- **Written task**: Express the lines from the line with "ioneers Stereo MC’s" to the line with "horse racing tracks" as a Markdown table with the columns Nr and Line, numbering each line and skipping blank ones. Leave the picture markers out of the table.

- **Page-level text extractions**:
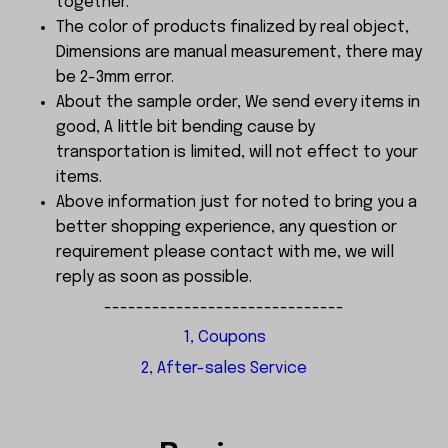
together.
The color of products finalized by real object,
Dimensions are manual measurement, there may
be 2-3mm error.
About the sample order, We send every items in
good, A little bit bending cause by
transportation is limited, will not effect to your
items.
Above information just for noted to bring you a
better shopping experience, any question or
requirement please contact with me, we will
reply as soon as possible.
------------------------------
1, Coupons
2, After-sales Service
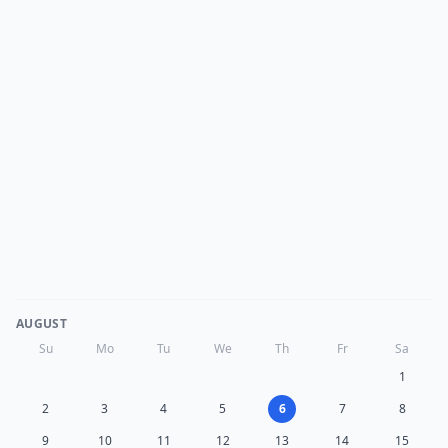
AUGUST
Su
Mo
Tu
We
Th
Fr
Sa
1
2
3
4
5
6
7
8
9
10
11
12
13
14
15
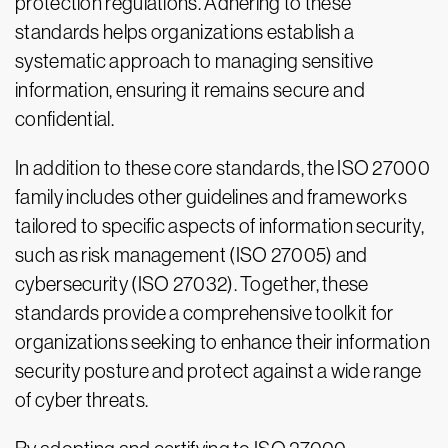
protection regulations. Adhering to these
standards helps organizations establish a
systematic approach to managing sensitive
information, ensuring it remains secure and
confidential.
In addition to these core standards, the ISO 27000
family includes other guidelines and frameworks
tailored to specific aspects of information security,
such as risk management (ISO 27005) and
cybersecurity (ISO 27032). Together, these
standards provide a comprehensive toolkit for
organizations seeking to enhance their information
security posture and protect against a wide range
of cyber threats.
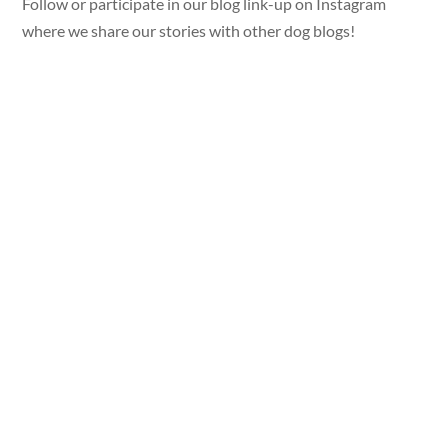
Follow or participate in our blog link-up on Instagram
where we share our stories with other dog blogs!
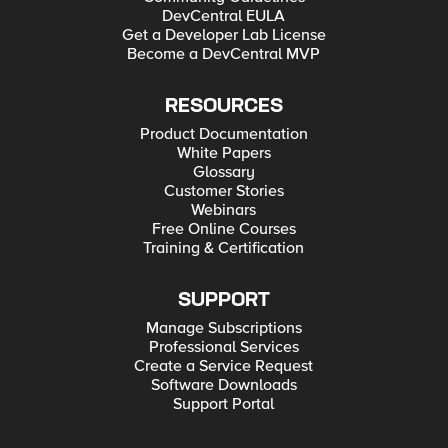
DevCentral EULA
Get a Developer Lab License
Become a DevCentral MVP
RESOURCES
Product Documentation
White Papers
Glossary
Customer Stories
Webinars
Free Online Courses
Training & Certification
SUPPORT
Manage Subscriptions
Professional Services
Create a Service Request
Software Downloads
Support Portal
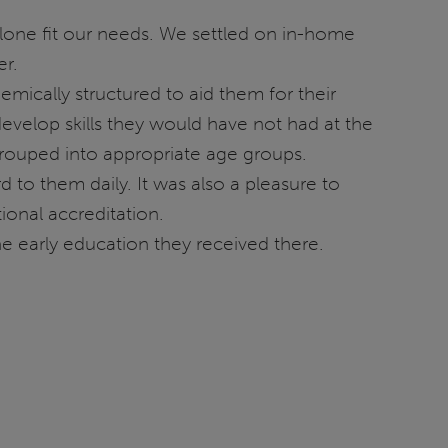
alone fit our needs. We settled on in-home
er.
mically structured to aid them for their
evelop skills they would have not had at the
grouped into appropriate age groups.
 to them daily. It was also a pleasure to
ional accreditation.
he early education they received there.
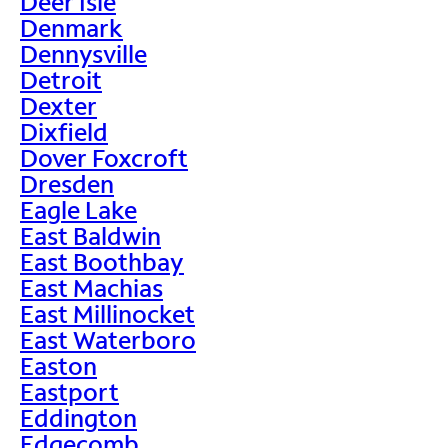
Deer Isle
Denmark
Dennysville
Detroit
Dexter
Dixfield
Dover Foxcroft
Dresden
Eagle Lake
East Baldwin
East Boothbay
East Machias
East Millinocket
East Waterboro
Easton
Eastport
Eddington
Edgecomb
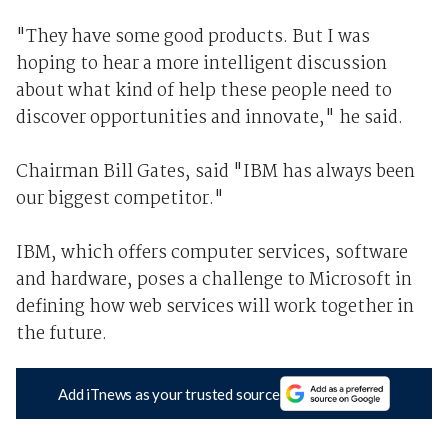
"They have some good products. But I was
hoping to hear a more intelligent discussion
about what kind of help these people need to
discover opportunities and innovate," he said.
Chairman Bill Gates, said "IBM has always been
our biggest competitor."
IBM, which offers computer services, software
and hardware, poses a challenge to Microsoft in
defining how web services will work together in
the future.
Add iTnews as your trusted source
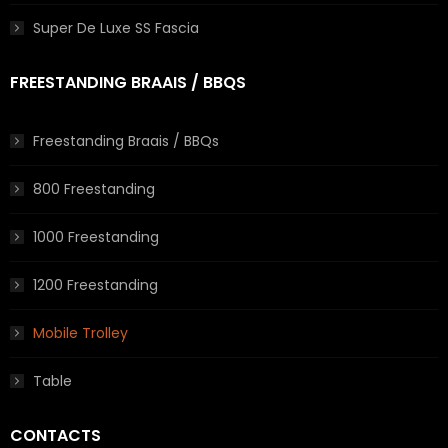
Super De Luxe SS Fascia
FREESTANDING BRAAIS / BBQS
Freestanding Braais / BBQs
800 Freestanding
1000 Freestanding
1200 Freestanding
Mobile Trolley
Table
CONTACTS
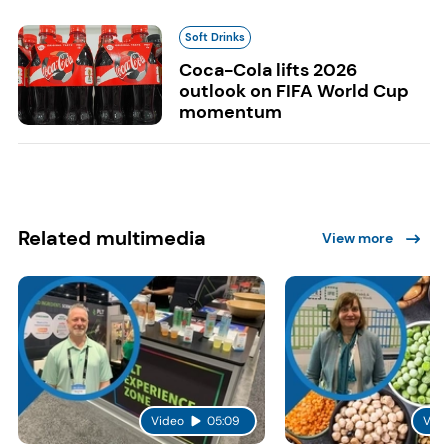
Soft Drinks
Coca-Cola lifts 2026
outlook on FIFA World Cup
momentum
Related multimedia
View more
Video
05:09
Vid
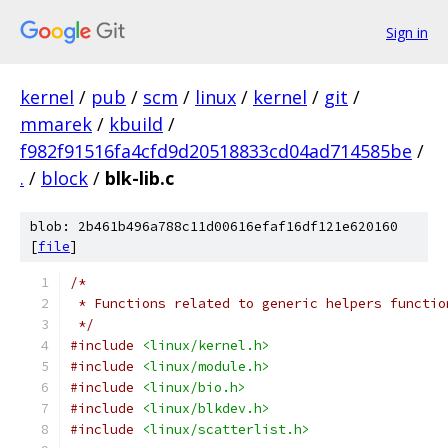
Sign in
kernel
/
pub
/
scm
/
linux
/
kernel
/
git
/
mmarek
/
kbuild
/
f982f91516fa4cfd9d20518833cd04ad714585be
/
.
/
block
/
blk-lib.c
blob: 2b461b496a788c11d00616efaf16df121e620160
[
file
]
/*
 * Functions related to generic helpers functio
 */
#include
<linux/kernel.h>
#include
<linux/module.h>
#include
<linux/bio.h>
#include
<linux/blkdev.h>
#include
<linux/scatterlist.h>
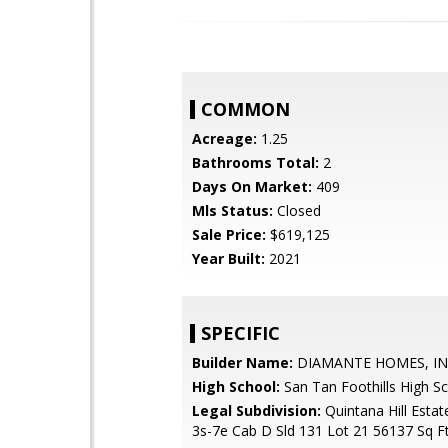
COMMON
Acreage:
1.25
Bathrooms Total:
2
Days On Market:
409
Mls Status:
Closed
Sale Price:
$619,125
Year Built:
2021
SPECIFIC
Builder Name:
DIAMANTE HOMES, I
High School:
San Tan Foothills High S
Legal Subdivision:
Quintana Hill Estat
3s-7e Cab D Sld 131 Lot 21 56137 Sq Ft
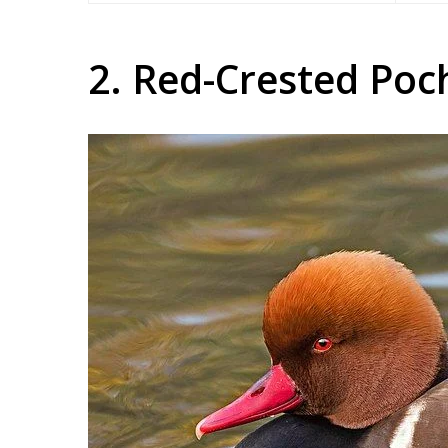
2. Red-Crested Poc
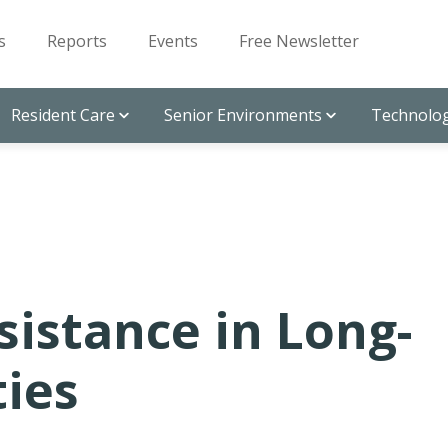
s
Reports
Events
Free Newsletter
Resident Care
Senior Environments
Technolog
sistance in Long-
ties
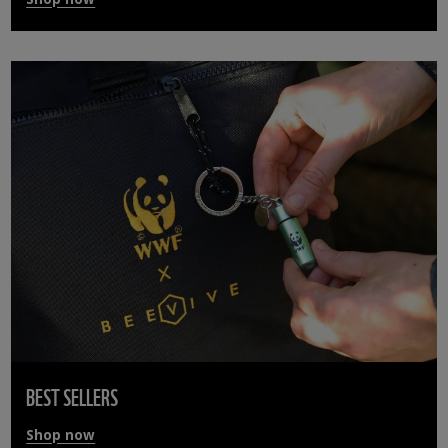
BEST SELLERS
Shop now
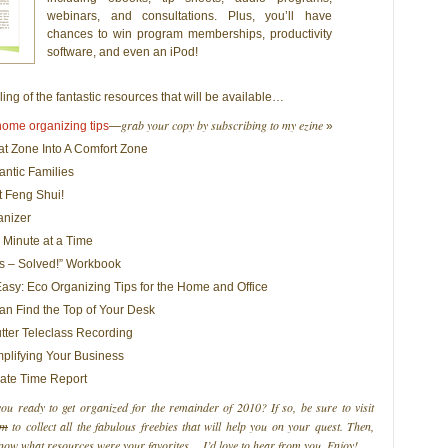
webinars, and consultations. Plus, you’ll have
chances to win program memberships, productivity
software, and even an iPod!
ling of the fantastic resources that will be available…
grab your copy by subscribing to my ezine
 home organizing tips
—
»
t Zone Into A Comfort Zone
rantic Families
t Feng Shui!
anizer
 Minute at a Time
 – Solved!” Workbook
sy: Eco Organizing Tips for the Home and Office
n Find the Top of Your Desk
tter Teleclass Recording
mplifying Your Business
rate Time Report
u ready to get organized for the remainder of 2010? If so, be sure to visit
om
to collect all the fabulous freebies that will help you on your quest. Then,
now what resources were your favorites… I’d love to hear from you. Enjoy!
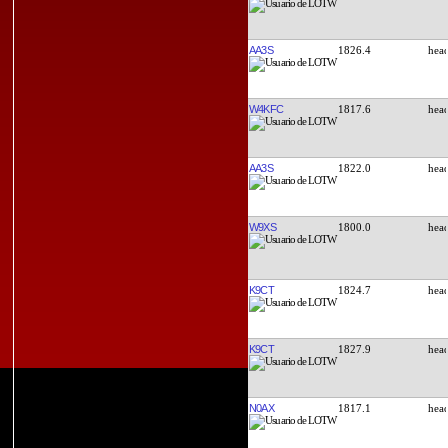
AA3S
1826.4
W4KFC
1817.6
AA3S
1822.0
W9XS
1800.0
K9CT
1824.7
K9CT
1827.9
N0AX
1817.1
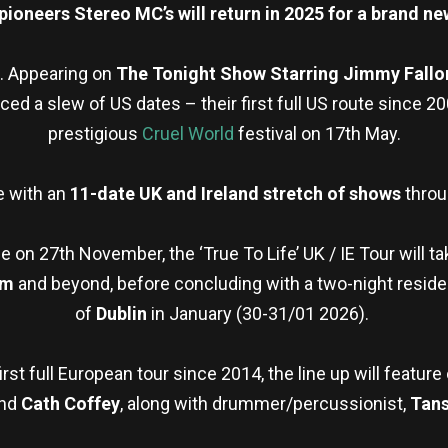
ioneers Stereo MC’s will return in 2025 for a brand ne
. Appearing on
The Tonight Show Starring Jimmy Fall
ed a slew of US dates – their first full US route since 2
prestigious
Cruel World
festival on 17th May.
e with an
11-date UK and Ireland stretch of shows
thro
e on 27th November, the ‘True To Life’ UK / IE Tour will ta
am
and beyond, before concluding with a two-night residenc
of
Dublin
in January (30-31/01 2026).
irst full European tour since 2014, the line up will featu
and
Cath Coffey
, along with drummer/percussionist,
Tan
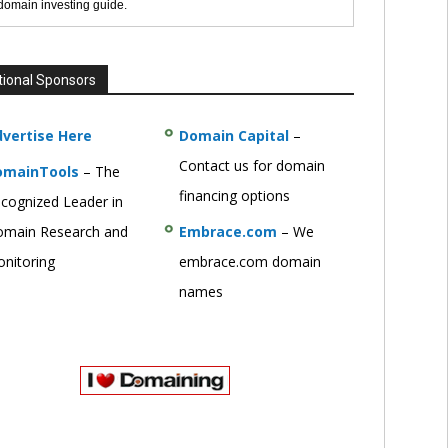
 domain investing guide.
tional Sponsors
vertise Here
Domain Capital
–
Contact us for domain
omainTools
– The
financing options
cognized Leader in
main Research and
Embrace.com
– We
nitoring
embrace.com domain
names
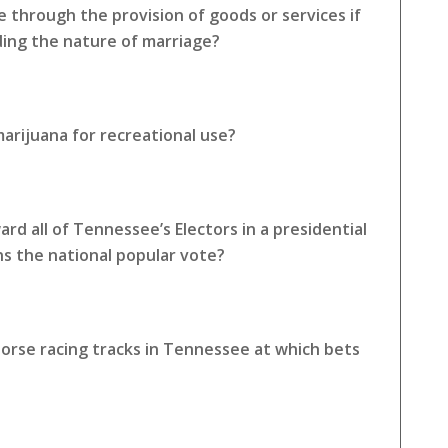
e through the provision of goods or services if
rding the nature of marriage?
arijuana for recreational use?
rd all of Tennessee’s Electors in a presidential
ns the national popular vote?
horse racing tracks in Tennessee at which bets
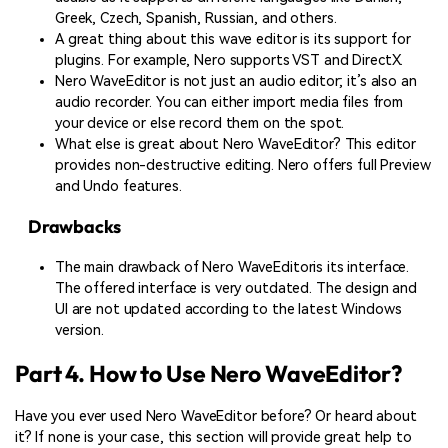
Greek, Czech, Spanish, Russian, and others.
A great thing about this wave editor is its support for
plugins. For example, Nero supports VST and DirectX.
Nero WaveEditor is not just an audio editor; it’s also an
audio recorder. You can either import media files from
your device or else record them on the spot.
What else is great about Nero WaveEditor? This editor
provides non-destructive editing. Nero offers full Preview
and Undo features.
Drawbacks
The main drawback of Nero WaveEditoris its interface.
The offered interface is very outdated. The design and
UI are not updated according to the latest Windows
version.
Part 4. How to Use Nero WaveEditor?
Have you ever used Nero WaveEditor before? Or heard about
it? If none is your case, this section will provide great help to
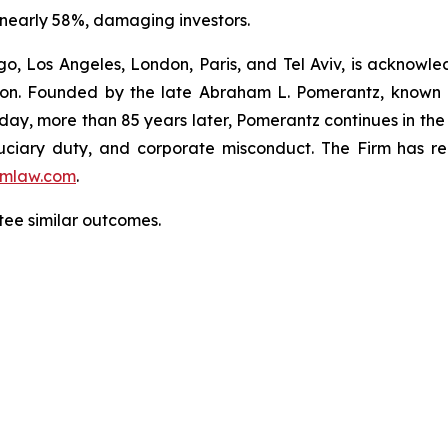
 nearly 58%, damaging investors.
o, Los Angeles, London, Paris, and Tel Aviv, is acknowle
igation. Founded by the late Abraham L. Pomerantz, known
oday, more than 85 years later, Pomerantz continues in the t
fiduciary duty, and corporate misconduct. The Firm has 
mlaw.com
.
ntee similar outcomes.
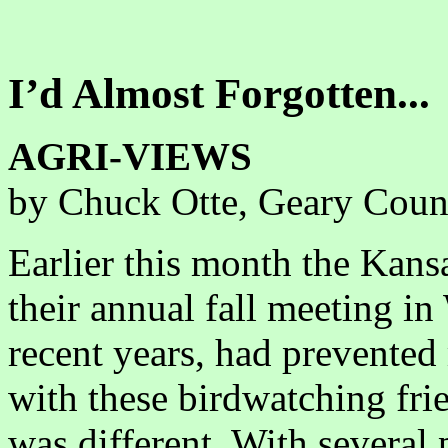
I’d Almost Forgotten...
AGRI-VIEWS
by Chuck Otte, Geary Coun
Earlier this month the Kans
their annual fall meeting in
recent years, had prevente
with these birdwatching frie
was different. With several 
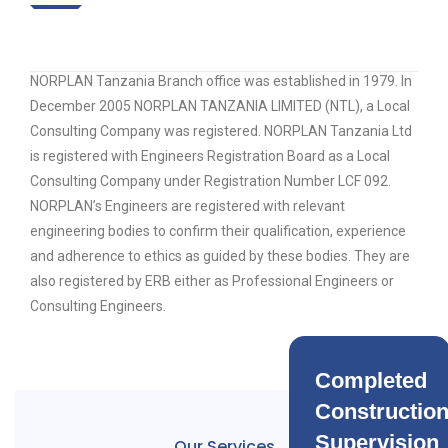
NORPLAN Tanzania Branch office was established in 1979. In
December 2005 NORPLAN TANZANIA LIMITED (NTL), a Local
Consulting Company was registered. NORPLAN Tanzania Ltd
is registered with Engineers Registration Board as a Local
Consulting Company under Registration Number LCF 092.
NORPLAN’s Engineers are registered with relevant
engineering bodies to confirm their qualification, experience
and adherence to ethics as guided by these bodies. They are
also registered by ERB either as Professional Engineers or
Consulting Engineers.
Completed
Constructio
Supervision
Our Services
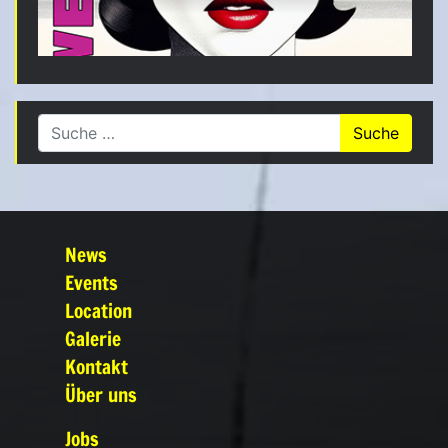
Suche nach:
News
Events
Location
Galerie
Kontakt
Über uns
Jobs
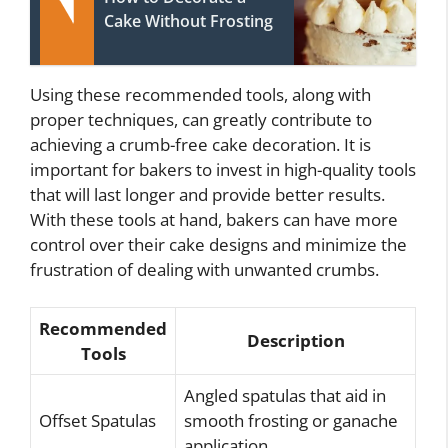
Cake Without Frosting
Using these recommended tools, along with
proper techniques, can greatly contribute to
achieving a crumb-free cake decoration. It is
important for bakers to invest in high-quality tools
that will last longer and provide better results.
With these tools at hand, bakers can have more
control over their cake designs and minimize the
frustration of dealing with unwanted crumbs.
Recommended
Description
Tools
Angled spatulas that aid in
Offset Spatulas
smooth frosting or ganache
application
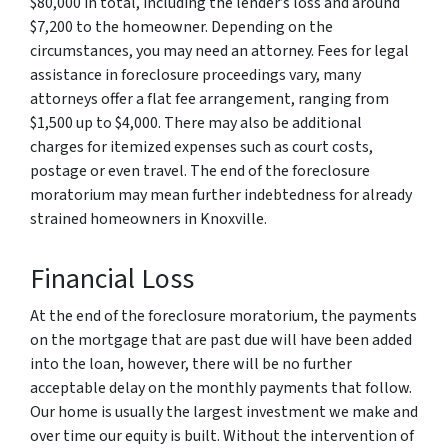
$80,000 in total, including the lender’s loss and around
$7,200 to the homeowner. Depending on the
circumstances, you may need an attorney. Fees for legal
assistance in foreclosure proceedings vary, many
attorneys offer a flat fee arrangement, ranging from
$1,500 up to $4,000. There may also be additional
charges for itemized expenses such as court costs,
postage or even travel. The end of the foreclosure
moratorium may mean further indebtedness for already
strained homeowners in Knoxville.
Financial Loss
At the end of the foreclosure moratorium, the payments
on the mortgage that are past due will have been added
into the loan, however, there will be no further
acceptable delay on the monthly payments that follow.
Our home is usually the largest investment we make and
over time our equity is built. Without the intervention of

- **Written answer**:
| Nr | Line |
|---|---|
| 1 | ioneers Stereo MC’s will return in 2025 for a brand ne |
| 2 | . Appearing on |
| 3 | The Tonight Show Starring Jimmy Fall |
| 4 | ed a slew of US dates – their first full US route since 2 |
| 5 | prestigious |
| 6 | Cruel World |
| 7 | festival on 17th May. |
| 8 | e with an |
| 9 | 11-date UK and Ireland stretch of shows |
| 10 | thro |
| 11 | e on 27th November, the ‘True To Life’ UK / IE Tour will ta |
| 12 | am |
| 13 | and beyond, before concluding with a two-night residenc |
| 14 | of |
| 15 | Dublin |
| 16 | in January (30-31/01 2026). |
| 17 | irst full European tour since 2014, the line up will featu |
| 18 | and |
| 19 | Cath Coffey |
| 20 | , along with drummer/percussionist, |
| 21 | Tan |
| 22 |  domain investing guide. |
| 23 | tional Sponsors |
| 24 | vertise Here |
| 25 | Domain Capital |
| 26 | – |
| 27 | Contact us for domain |
| 28 | omainTools |
| 29 | – The |
| 30 | financing options |
| 31 | cognized Leader in |
| 32 | main Research and |
| 33 | Embrace.com |
| 34 | – We |
| 35 | nitoring |
| 36 | embrace.com domain |
| 37 | names |
| 38 | e through the provision of goods or services if |
| 39 | rding the nature of marriage? |
| 40 | arijuana for recreational use? |
| 41 | rd all of Tennessee’s Electors in a presidential |
| 42 | ns the national popular vote? |
| 43 | horse racing tracks in Tennessee at which bets |